Common failure cases
- The user pauses to think, and the agent interrupts.
- The user says “uh… tomorrow morning,” and silence-only logic commits too early.
- Background noise trips VAD and creates phantom turns.
- The model hears the words correctly, but the endpointing policy still feels slow.
§5. WebSocket and pipeline notes
- WebSockets are persistent and bidirectional, which suits streaming audio and event traffic.
- A voice client usually sends audio chunks, keepalives, and interruption signals.
- A server usually returns partial transcripts, final transcripts, tokens, audio chunks, and control events.
- A good orchestrator tracks stable transcript state, in-flight LLM calls, playback state, and cancellation.
Minimal event list
audio_chunk
vad_state
partial_transcript
final_transcript
llm_first_token
tts_audio_chunk
interrupt
session_heartbeat
§6. End-to-end voice model notes
- Native speech-to-speech systems reduce glue code and can feel more natural.
- They often win for fast prototypes, consumer assistants, and demos.
- Cascaded pipelines still win when observability, control, or compliance matter most.
- Keep both answers ready in interviews.
§7. Latency budget template
| Stage |
Target p95 |
What to inspect if slow |
| End-of-turn detection |
200-400 ms |
Silence threshold, semantic checks, VAD noise |
| STT finalization |
100-250 ms |
Region placement, chunking, vendor behavior |
| LLM TTFT |
200-500 ms |
Prompt size, model size, cache, provider load |
| TTS first audio |
100-300 ms |
Chunking strategy, vendor, playback buffering |
| Playback / jitter |
50-100 ms |
Client buffers, device output, network smoothing |
One-line rule
If you cannot name which stage owns the missing milliseconds, you are not debugging yet.
§8. Interview framing
- Start with the user experience problem, not model fandom.
- Define the stage-level latency budget before naming vendors.
- Separate VAD, endpointing, and barge-in clearly.
- Mention p95, not only averages.
- Mention governance if voice cloning appears.
- Mention telephony constraints if the use case is customer support.
§9. Self-check with references
- Explain why voice latency feels socially harsher than text latency. See 02_explainer.md §1-§2.
- Give a high-level Whisper architecture summary. See 02_explainer.md §3.
- What is the difference between word-level timestamps and endpointing? See 02_explainer.md §3.
- Why is TTFA more user-relevant than total TTS time? See 02_explainer.md §4.

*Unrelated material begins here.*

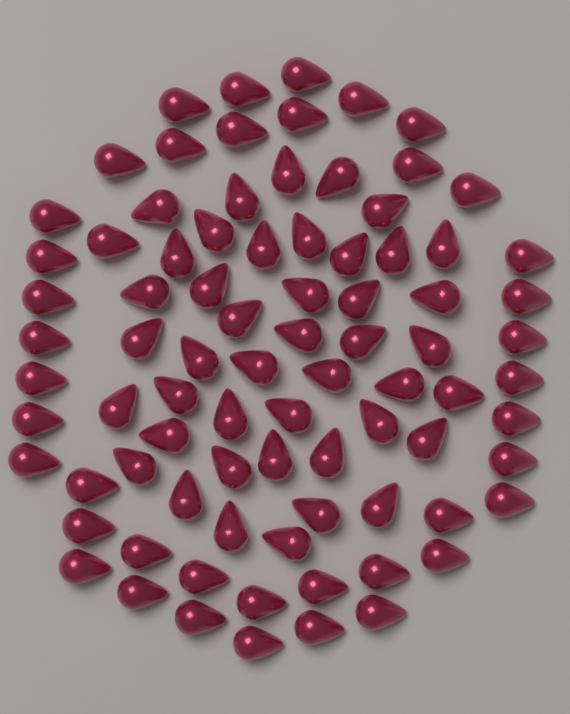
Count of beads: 84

- Draw the relay-race pipeline and name one failure mode at each handoff. See 02_explainer.md §5.
- When does an end-to-end voice model beat a cascaded pipeline? See 02_explainer.md §6.
- Name two honest limitations of present-day voice AI. See 02_explainer.md §8.
- Which of the four foundation gaps still needs repair for you? See 02_explainer.md §9.
§10. Reading list
- Whisper paper (Radford et al., 2022).
- OpenAI Realtime API docs.
- Deepgram or AssemblyAI streaming documentation.
- ElevenLabs or Cartesia streaming TTS docs.
- Silero VAD documentation.
- LiveKit Agents or Pipecat architecture docs.
- One telephony vendor guide for PSTN bridging, such as Twilio Voice.
Study completion health check
- [ ] I can explain the relay-race metaphor without notes.
- [ ] I can tell VAD, endpointing, and barge-in apart in one minute.
- [ ] I know my preferred ASR, LLM, and TTS default stack and why.
- [ ] I can defend a p95 latency budget with stage names.
- [ ] I know when an end-to-end voice model is the better abstraction.